Task to complete
Print the data that follows word for word, leaving out any picture.

[Exercise materials — start]

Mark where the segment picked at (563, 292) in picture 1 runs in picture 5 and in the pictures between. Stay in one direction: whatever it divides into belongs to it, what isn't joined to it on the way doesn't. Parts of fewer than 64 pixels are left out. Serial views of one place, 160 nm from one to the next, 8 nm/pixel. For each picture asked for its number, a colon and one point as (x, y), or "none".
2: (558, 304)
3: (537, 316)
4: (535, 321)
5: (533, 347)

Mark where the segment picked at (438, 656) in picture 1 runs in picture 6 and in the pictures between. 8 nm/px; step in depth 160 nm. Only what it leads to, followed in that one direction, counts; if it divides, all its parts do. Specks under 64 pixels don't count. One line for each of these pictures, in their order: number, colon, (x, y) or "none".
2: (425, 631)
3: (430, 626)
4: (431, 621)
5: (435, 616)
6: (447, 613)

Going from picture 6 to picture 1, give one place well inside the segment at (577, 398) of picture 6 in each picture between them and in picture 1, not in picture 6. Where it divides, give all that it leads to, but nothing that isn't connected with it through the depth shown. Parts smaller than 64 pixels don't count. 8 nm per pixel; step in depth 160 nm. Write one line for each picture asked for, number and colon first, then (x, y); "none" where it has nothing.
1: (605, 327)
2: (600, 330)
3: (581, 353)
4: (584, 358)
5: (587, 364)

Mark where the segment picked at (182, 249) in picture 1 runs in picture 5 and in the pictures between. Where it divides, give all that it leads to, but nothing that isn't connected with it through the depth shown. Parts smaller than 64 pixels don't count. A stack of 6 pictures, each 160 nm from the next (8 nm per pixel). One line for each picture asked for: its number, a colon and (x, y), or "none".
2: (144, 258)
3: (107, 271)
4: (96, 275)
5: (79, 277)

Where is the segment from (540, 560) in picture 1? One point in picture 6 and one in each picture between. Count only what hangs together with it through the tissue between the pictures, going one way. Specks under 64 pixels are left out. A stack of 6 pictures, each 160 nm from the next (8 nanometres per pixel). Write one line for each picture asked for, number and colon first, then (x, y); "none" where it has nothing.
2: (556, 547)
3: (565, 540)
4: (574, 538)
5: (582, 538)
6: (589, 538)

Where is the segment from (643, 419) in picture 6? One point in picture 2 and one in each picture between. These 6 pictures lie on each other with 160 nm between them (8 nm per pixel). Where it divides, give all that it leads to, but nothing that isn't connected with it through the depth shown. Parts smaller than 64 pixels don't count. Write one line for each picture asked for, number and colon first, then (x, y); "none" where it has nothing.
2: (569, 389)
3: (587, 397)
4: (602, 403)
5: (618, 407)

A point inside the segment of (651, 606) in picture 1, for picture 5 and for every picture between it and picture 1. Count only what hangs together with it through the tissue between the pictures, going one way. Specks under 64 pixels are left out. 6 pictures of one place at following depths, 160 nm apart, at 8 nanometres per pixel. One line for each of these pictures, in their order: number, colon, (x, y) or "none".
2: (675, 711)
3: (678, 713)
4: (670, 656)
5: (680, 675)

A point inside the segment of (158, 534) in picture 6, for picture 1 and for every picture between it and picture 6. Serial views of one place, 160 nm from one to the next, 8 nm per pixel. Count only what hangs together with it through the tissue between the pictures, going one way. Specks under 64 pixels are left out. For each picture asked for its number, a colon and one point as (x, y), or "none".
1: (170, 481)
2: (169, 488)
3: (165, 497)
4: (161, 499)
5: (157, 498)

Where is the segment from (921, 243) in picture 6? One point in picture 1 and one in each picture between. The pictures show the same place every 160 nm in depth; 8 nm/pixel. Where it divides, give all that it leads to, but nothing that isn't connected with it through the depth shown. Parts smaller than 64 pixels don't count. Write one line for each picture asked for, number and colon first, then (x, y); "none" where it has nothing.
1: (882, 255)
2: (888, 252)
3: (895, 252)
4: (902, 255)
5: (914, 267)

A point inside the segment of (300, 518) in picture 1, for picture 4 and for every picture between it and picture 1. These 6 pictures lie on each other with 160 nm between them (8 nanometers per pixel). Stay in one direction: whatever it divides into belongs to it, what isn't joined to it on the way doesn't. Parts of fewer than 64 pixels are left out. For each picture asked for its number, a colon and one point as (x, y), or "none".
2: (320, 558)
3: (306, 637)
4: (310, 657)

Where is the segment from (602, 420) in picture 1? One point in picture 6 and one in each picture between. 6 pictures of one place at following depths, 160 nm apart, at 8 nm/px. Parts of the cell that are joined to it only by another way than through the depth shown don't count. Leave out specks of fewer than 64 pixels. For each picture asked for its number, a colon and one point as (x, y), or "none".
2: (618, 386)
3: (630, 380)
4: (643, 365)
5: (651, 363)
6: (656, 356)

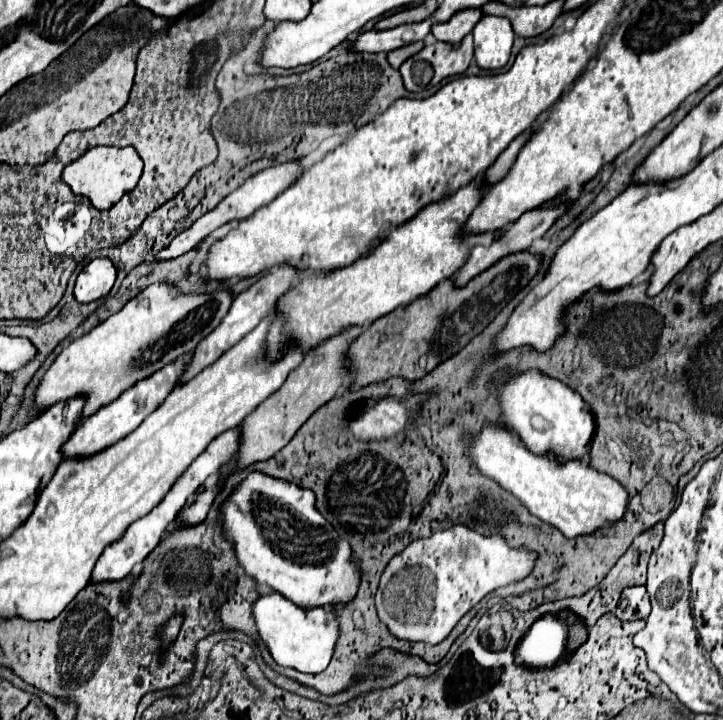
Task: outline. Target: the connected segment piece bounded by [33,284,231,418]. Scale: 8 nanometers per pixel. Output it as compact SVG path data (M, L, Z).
M153 284L89 334L73 340L55 358L35 390L33 406L37 414L51 408L51 404L83 396L87 400L83 418L87 418L103 408L103 404L117 400L121 392L139 380L145 380L145 376L191 354L197 344L217 328L231 306L227 288L221 284L209 284L209 288L205 294L175 294L169 284Z

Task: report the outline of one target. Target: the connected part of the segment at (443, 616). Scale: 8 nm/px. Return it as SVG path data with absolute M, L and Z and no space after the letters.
M453 526L429 538L413 540L395 556L377 590L379 620L401 640L439 644L455 624L487 594L529 576L535 552L509 548L501 534L483 536L470 526Z

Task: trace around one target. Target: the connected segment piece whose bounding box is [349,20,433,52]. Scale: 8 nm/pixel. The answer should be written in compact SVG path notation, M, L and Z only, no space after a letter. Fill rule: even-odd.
M423 20L423 22L415 22L415 24L397 26L391 30L359 32L357 38L351 36L349 50L351 52L391 52L405 44L429 38L431 24L433 24L431 20Z

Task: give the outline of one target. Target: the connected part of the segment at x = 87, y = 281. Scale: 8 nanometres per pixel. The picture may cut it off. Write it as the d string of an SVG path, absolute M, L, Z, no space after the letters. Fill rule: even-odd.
M93 258L77 276L75 298L77 302L93 302L109 294L115 284L117 270L109 258Z

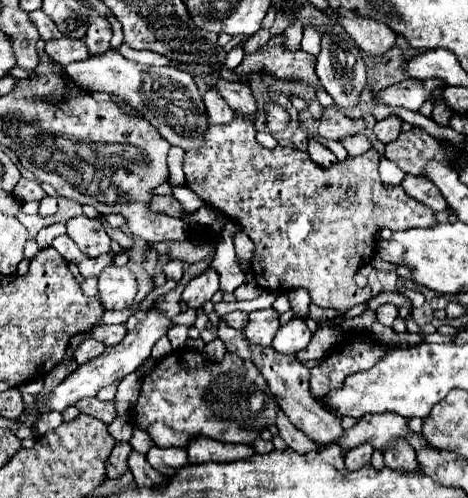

[Exercise materials — finish]

Task result
Mark where the segment picked at (563, 292) in picture 1 runs in picture 5 and in the pictures between. Stay in one direction: whatever it divides into belongs to it, what isn't joined to it on the way doesn't. Parts of fewer than 64 pixels are left out. Serial views of one place, 160 nm from one to the next, 8 nm/pixel. For each picture asked for its number, a colon and one point as (x, y), or "none".
2: (558, 304)
3: (537, 316)
4: (535, 321)
5: (533, 347)

Mark where the segment picked at (438, 656) in picture 1 runs in picture 6 and in the pictures between. 8 nm/px; step in depth 160 nm. Only what it leads to, followed in that one direction, counts; if it divides, all its parts do. Specks under 64 pixels don't count. One line for each of these pictures, in their order: number, colon, (x, y) or "none".
2: (425, 631)
3: (430, 626)
4: (431, 621)
5: (435, 616)
6: (447, 613)

Going from picture 6 to picture 1, give one place well inside the segment at (577, 398) of picture 6 in each picture between them and in picture 1, not in picture 6. Where it divides, give all that it leads to, but nothing that isn't connected with it through the depth shown. Parts smaller than 64 pixels don't count. 8 nm per pixel; step in depth 160 nm. Write one line for each picture asked for, number and colon first, then (x, y); "none" where it has nothing.
1: (605, 327)
2: (600, 330)
3: (581, 353)
4: (584, 358)
5: (587, 364)

Mark where the segment picked at (182, 249) in picture 1 runs in picture 5 and in the pictures between. Where it divides, give all that it leads to, but nothing that isn't connected with it through the depth shown. Parts smaller than 64 pixels don't count. A stack of 6 pictures, each 160 nm from the next (8 nm per pixel). One line for each picture asked for: its number, a colon and (x, y), or "none".
2: (144, 258)
3: (107, 271)
4: (96, 275)
5: (79, 277)

Where is the segment from (540, 560) in picture 1? One point in picture 6 and one in each picture between. Count only what hangs together with it through the tissue between the pictures, going one way. Specks under 64 pixels are left out. A stack of 6 pictures, each 160 nm from the next (8 nanometres per pixel). Write one line for each picture asked for, number and colon first, then (x, y); "none" where it has nothing.
2: (556, 547)
3: (565, 540)
4: (574, 538)
5: (582, 538)
6: (589, 538)

Where is the segment from (643, 419) in picture 6? One point in picture 2 and one in each picture between. These 6 pictures lie on each other with 160 nm between them (8 nm per pixel). Where it divides, give all that it leads to, but nothing that isn't connected with it through the depth shown. Parts smaller than 64 pixels don't count. Write one line for each picture asked for, number and colon first, then (x, y); "none" where it has nothing.
2: (569, 389)
3: (587, 397)
4: (602, 403)
5: (618, 407)

A point inside the segment of (651, 606) in picture 1, for picture 5 and for every picture between it and picture 1. Count only what hangs together with it through the tissue between the pictures, going one way. Specks under 64 pixels are left out. 6 pictures of one place at following depths, 160 nm apart, at 8 nanometres per pixel. One line for each of these pictures, in their order: number, colon, (x, y) or "none".
2: (675, 711)
3: (678, 713)
4: (670, 656)
5: (680, 675)

A point inside the segment of (158, 534) in picture 6, for picture 1 and for every picture between it and picture 6. Serial views of one place, 160 nm from one to the next, 8 nm per pixel. Count only what hangs together with it through the tissue between the pictures, going one way. Specks under 64 pixels are left out. For each picture asked for its number, a colon and one point as (x, y), or "none".
1: (170, 481)
2: (169, 488)
3: (165, 497)
4: (161, 499)
5: (157, 498)

Where is the segment from (921, 243) in picture 6? One point in picture 1 and one in each picture between. The pictures show the same place every 160 nm in depth; 8 nm/pixel. Where it divides, give all that it leads to, but nothing that isn't connected with it through the depth shown. Parts smaller than 64 pixels don't count. Write one line for each picture asked for, number and colon first, then (x, y); "none" where it has nothing.
1: (882, 255)
2: (888, 252)
3: (895, 252)
4: (902, 255)
5: (914, 267)

A point inside the segment of (300, 518) in picture 1, for picture 4 and for every picture between it and picture 1. These 6 pictures lie on each other with 160 nm between them (8 nanometers per pixel). Stay in one direction: whatever it divides into belongs to it, what isn't joined to it on the way doesn't. Parts of fewer than 64 pixels are left out. For each picture asked for its number, a colon and one point as (x, y), or "none".
2: (320, 558)
3: (306, 637)
4: (310, 657)

Where is the segment from (602, 420) in picture 1? One point in picture 6 and one in each picture between. 6 pictures of one place at following depths, 160 nm apart, at 8 nm/px. Parts of the cell that are joined to it only by another way than through the depth shown don't count. Leave out specks of fewer than 64 pixels. For each picture asked for its number, a colon and one point as (x, y), or "none".
2: (618, 386)
3: (630, 380)
4: (643, 365)
5: (651, 363)
6: (656, 356)

Task: outline. Target: the connected segment piece bounded by [33,284,231,418]. Scale: 8 nanometers per pixel. Output it as compact SVG path data (M, L, Z).
M153 284L89 334L73 340L55 358L35 390L33 406L37 414L51 408L51 404L83 396L87 400L83 418L87 418L103 408L103 404L117 400L121 392L139 380L145 380L145 376L191 354L197 344L217 328L231 306L227 288L221 284L209 284L209 288L205 294L175 294L169 284Z

Task: report the outline of one target. Target: the connected part of the segment at (443, 616). Scale: 8 nm/px. Return it as SVG path data with absolute M, L and Z and no space after the letters.
M453 526L429 538L413 540L395 556L377 590L379 620L401 640L439 644L455 624L487 594L529 576L535 552L509 548L501 534L483 536L470 526Z

Task: trace around one target. Target: the connected segment piece whose bounding box is [349,20,433,52]. Scale: 8 nm/pixel. The answer should be written in compact SVG path notation, M, L and Z only, no space after a letter. Fill rule: even-odd.
M423 20L423 22L415 22L415 24L397 26L391 30L359 32L357 38L351 36L349 50L351 52L391 52L405 44L429 38L431 24L433 24L431 20Z

Task: give the outline of one target. Target: the connected part of the segment at x = 87, y = 281. Scale: 8 nanometres per pixel. The picture may cut it off. Write it as the d string of an SVG path, absolute M, L, Z, no space after the letters. Fill rule: even-odd.
M93 258L77 276L75 298L77 302L93 302L109 294L115 284L117 270L109 258Z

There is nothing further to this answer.